*REQUIRED ACTION*
Using the word "building" as the filter, copy each matching line from the records.

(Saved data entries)
BEGIN
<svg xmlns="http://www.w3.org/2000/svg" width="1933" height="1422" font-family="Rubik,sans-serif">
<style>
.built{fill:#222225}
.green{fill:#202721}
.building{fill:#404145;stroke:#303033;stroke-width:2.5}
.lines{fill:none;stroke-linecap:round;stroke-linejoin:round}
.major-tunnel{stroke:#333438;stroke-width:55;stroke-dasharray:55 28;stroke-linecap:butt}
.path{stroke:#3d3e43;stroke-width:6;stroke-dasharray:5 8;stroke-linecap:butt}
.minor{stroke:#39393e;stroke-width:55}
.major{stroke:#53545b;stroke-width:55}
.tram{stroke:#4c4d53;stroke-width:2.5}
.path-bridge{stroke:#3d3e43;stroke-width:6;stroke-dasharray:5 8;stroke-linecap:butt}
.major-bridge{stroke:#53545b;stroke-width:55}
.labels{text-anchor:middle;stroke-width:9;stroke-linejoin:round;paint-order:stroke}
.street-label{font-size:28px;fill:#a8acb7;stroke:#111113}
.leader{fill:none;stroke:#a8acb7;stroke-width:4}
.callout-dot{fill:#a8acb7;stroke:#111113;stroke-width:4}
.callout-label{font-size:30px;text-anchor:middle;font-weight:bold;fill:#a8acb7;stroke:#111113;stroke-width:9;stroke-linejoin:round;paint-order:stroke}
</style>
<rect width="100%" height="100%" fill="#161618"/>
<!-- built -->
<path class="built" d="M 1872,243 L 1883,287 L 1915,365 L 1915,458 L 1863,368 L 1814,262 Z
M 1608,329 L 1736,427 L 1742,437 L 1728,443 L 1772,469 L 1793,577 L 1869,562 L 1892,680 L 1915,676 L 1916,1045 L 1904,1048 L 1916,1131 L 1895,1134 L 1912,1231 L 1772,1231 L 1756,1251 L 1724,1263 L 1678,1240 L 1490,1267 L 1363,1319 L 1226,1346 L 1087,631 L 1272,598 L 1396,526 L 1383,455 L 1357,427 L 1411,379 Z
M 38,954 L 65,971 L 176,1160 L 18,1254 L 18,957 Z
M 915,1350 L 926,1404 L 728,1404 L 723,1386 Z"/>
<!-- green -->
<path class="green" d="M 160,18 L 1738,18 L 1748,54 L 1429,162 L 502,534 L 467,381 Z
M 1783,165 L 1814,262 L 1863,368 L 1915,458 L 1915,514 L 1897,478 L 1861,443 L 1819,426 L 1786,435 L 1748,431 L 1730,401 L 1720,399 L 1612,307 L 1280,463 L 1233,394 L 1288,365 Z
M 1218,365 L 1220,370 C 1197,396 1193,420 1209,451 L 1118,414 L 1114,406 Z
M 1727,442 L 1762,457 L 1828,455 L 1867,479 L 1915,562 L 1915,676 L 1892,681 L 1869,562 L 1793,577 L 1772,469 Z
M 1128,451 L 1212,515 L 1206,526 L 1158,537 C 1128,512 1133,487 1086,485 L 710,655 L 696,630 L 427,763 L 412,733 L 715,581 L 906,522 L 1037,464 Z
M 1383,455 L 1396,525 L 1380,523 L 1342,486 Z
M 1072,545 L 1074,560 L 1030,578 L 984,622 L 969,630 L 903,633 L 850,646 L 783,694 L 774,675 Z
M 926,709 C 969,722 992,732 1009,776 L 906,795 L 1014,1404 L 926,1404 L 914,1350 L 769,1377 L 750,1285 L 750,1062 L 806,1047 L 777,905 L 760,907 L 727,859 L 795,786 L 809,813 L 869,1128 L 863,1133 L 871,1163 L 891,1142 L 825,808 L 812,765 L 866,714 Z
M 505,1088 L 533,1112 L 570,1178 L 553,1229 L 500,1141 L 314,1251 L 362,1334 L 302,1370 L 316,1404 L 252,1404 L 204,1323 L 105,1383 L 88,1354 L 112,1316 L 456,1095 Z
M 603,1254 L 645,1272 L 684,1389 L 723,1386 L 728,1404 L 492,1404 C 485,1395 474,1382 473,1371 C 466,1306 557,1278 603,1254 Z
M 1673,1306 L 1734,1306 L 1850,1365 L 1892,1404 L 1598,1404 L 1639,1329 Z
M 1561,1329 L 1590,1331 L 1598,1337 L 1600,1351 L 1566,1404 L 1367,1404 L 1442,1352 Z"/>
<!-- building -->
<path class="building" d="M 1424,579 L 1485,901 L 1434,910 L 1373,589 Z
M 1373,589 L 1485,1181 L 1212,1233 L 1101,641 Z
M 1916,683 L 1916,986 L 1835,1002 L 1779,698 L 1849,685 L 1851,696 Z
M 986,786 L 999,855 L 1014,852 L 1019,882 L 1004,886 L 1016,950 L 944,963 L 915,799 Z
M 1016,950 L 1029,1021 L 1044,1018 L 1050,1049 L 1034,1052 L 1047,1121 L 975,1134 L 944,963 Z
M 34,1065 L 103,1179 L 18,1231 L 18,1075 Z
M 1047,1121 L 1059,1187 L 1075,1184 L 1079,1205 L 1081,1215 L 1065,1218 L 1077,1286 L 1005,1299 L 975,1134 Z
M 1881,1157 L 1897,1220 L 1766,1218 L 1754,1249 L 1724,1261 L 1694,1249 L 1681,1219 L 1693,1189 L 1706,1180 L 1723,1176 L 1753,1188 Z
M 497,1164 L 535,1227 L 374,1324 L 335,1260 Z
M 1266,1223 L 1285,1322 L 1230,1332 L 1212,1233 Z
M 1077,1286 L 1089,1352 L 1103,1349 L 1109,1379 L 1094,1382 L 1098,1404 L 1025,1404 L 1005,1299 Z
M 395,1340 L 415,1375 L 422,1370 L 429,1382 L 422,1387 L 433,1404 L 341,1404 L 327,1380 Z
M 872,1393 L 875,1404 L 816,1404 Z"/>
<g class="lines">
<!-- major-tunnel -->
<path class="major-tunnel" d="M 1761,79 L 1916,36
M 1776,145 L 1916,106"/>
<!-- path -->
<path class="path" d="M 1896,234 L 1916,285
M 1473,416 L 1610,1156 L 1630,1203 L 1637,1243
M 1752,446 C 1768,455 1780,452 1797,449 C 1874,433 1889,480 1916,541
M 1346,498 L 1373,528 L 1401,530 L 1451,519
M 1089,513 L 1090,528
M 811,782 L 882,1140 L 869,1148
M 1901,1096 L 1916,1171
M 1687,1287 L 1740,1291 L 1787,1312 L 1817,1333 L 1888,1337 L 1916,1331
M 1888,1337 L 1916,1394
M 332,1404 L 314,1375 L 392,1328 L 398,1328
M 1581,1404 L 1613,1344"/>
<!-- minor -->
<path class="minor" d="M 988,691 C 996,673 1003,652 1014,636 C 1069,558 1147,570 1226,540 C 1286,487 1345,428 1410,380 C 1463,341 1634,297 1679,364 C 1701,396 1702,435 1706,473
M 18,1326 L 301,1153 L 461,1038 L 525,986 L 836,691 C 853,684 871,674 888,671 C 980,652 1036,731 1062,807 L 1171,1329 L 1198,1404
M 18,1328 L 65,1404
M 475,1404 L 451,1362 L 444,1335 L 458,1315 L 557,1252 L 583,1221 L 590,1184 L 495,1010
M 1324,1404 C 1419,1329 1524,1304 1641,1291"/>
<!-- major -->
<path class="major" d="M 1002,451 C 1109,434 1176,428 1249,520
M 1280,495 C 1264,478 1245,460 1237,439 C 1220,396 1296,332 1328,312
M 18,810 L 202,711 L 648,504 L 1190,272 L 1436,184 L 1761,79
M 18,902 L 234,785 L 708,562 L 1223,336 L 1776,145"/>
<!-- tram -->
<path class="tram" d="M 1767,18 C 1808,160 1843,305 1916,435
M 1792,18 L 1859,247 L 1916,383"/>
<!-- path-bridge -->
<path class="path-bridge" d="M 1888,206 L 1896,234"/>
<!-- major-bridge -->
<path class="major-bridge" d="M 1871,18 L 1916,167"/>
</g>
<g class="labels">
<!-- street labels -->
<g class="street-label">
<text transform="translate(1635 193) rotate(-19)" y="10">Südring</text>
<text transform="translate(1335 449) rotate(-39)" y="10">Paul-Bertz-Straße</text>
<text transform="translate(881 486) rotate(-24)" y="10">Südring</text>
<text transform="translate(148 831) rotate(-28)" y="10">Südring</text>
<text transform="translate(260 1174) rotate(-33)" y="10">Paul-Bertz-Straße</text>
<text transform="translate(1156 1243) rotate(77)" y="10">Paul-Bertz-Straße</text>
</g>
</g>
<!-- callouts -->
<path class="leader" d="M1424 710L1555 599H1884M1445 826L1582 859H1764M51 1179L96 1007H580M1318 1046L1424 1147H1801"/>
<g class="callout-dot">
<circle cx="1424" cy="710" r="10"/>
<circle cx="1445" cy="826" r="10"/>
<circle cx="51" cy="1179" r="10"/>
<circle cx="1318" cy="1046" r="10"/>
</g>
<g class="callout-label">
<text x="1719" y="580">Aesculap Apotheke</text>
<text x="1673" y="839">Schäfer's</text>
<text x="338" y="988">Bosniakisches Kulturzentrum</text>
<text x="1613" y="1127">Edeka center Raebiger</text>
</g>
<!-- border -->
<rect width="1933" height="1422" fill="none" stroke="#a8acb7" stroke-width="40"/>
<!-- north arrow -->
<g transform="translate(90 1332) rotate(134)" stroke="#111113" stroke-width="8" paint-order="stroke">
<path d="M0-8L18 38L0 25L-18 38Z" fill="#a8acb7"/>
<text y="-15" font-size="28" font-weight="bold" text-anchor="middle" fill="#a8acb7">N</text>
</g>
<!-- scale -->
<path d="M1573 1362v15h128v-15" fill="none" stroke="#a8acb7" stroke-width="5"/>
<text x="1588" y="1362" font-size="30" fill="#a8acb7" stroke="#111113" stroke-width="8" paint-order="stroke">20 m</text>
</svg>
END
*ANSWER SECTION*
.building{fill:#404145;stroke:#303033;stroke-width:2.5}
<!-- building -->
<path class="building" d="M 1424,579 L 1485,901 L 1434,910 L 1373,589 Z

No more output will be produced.